* **Excerpt provided**

-- BEGIN --

Why Functional?

Why Scala?

Jul 2014

Monoid!

Actually it's a semigroup, monoid just sounds more interesting :)

A Little Teaser

PGroupedTable<K,V>::combineValues(CombineFn<K,V> combineFn,
                                  CombineFn<K,V> reduceFn)

Crunch: CombineFns are used to represent the associative operations...

KeyedList[K, T]::reduce(fn: (T, T) => T)

Scalding: reduce with fn which must be associative and commutative

PairRDDFunctions[K, V]::reduceByKey(fn: (V, V) => V)

Spark: Merge the values for each key using an associative reduce function

All of them work on both mapper and reducer side

My story

Before

Mostly Python/C++ (and PHP...)
No Java experience at all
Started using Scala early 2013

Now

Discovery's^* Java backend/riemann guy
The Scalding/Spark/Storm guy
Contributor to Spark, chill, cascading.avro

* Spotify's machine learning and recommendation team

Why this talk?

Not a tutorial
Discovery's experience
Why FP matters
Why Scala matters
Common misconceptions

What we already use

Kafka
Scalding
Spark / MLLib
Stratosphere
Storm / Riemann (Clojure)

What we want to investigate

Summingbird (Scala for Storm + Hadoop)
Spark Streaming
Shark / SparkSQL
GraphX (Spark)
BIDMach (GPU ML with GPU)

-- END --

* **Supplied data**
-- BEGIN --

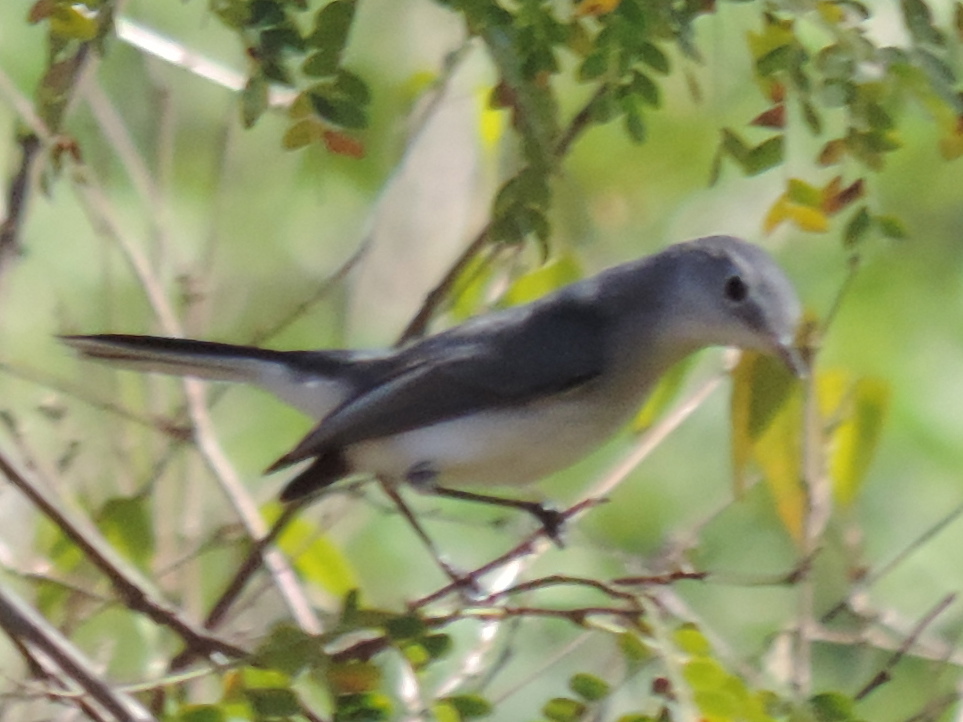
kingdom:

-- END --

* **Exercise requirements**
(1) From the slides on functional programming and Scala, list every tool named under the heading "What we want to investigate".
(2) Quote the slides on functional programming and Scala word for word, beginning at the words "Why Functional?" and stopping after the words "CombineFn<K,V> reduceFn)".
(3) Write what comes next in the slides on functional programming and Scala, picking up after their final line.

* **Replies**
(1)
Summingbird (Scala for Storm + Hadoop)
Spark Streaming
Shark / SparkSQL
GraphX (Spark)
BIDMach (GPU ML with GPU)

(2)
Why Functional?

Why Scala?

Jul 2014

Monoid!

Actually it's a semigroup, monoid just sounds more interesting :)

A Little Teaser

PGroupedTable<K,V>::combineValues(CombineFn<K,V> combineFn,
                                  CombineFn<K,V> reduceFn)

(3)
Discovery

Mid 2013: 100+ Python jobs
10+ hires since (half since new year)
Few with Java experience, none with Scala
As of May 2014: ~100 Scalding jobs & 90 tests
More uncommited ad-hoc jobs
12+ commiters, 4+ using Spark

Discovery

rec-sys-scalding.git

Discovery

Guess how many jobs
written by yours truely?

3

Why Functional

Immutable data
Copy and transform
Not mutate in place
HDFS with M/R jobs
Storm tuples, Riemann streams

Why Functional

Higher order functions
Expressions, not statements
Focus on problem solving
Not solving programming problems

Why Functional

Word count in Python

lyrics = ["We all live in Amerika", "Amerika ist wunderbar"]
wc = defaultdict(int)
for l in lyrics:
  for w in l.split():
    wc[w] += 1

Screen too small for the Java version

Why Functional

Map and reduce are key concepts in FP

val lyrics = List("We all live in Amerika", "Amerika ist wunderbar")
lyrics.flatMap(_.split(" "))               // map
      .groupBy(identity)                   // shuffle
      .map { case (k, g) => (k, g.size) }  // reduce

(def lyrics ["We all live in Amerika" "Amerika ist wunderbar"])
(->> lyrics (mapcat #(clojure.string/split % #"\s"))
            (group-by identity)
            (map (fn [[k g]] [k (count g)])))

import Control.Arrow
import Data.List
let lyrics = ["We all live in Amerika", "Amerika ist wunderbar"]
map words >>> concat
          >>> sort >>> group
          >>> map (\x -> (head x, length x)) $ lyrics

Why Functional

Linear equation in ALS matrix factorization
\(x_u=(Y^TY + Y^T(C^u-I)Y)^{-1} Y^TC^up(u)\)

vectors.map { case (id, vec) => (id, vec * vec.T) }  // YtY
       .map(_._2).reduce(_ + _)

ratings.keyBy(fixedKey).join(outerProducts)  // YtCuIY
       .map { case (_, (r, op)) => (solveKey(r), op * (r.rating * alpha)) }
       .reduceByKey(_ + _)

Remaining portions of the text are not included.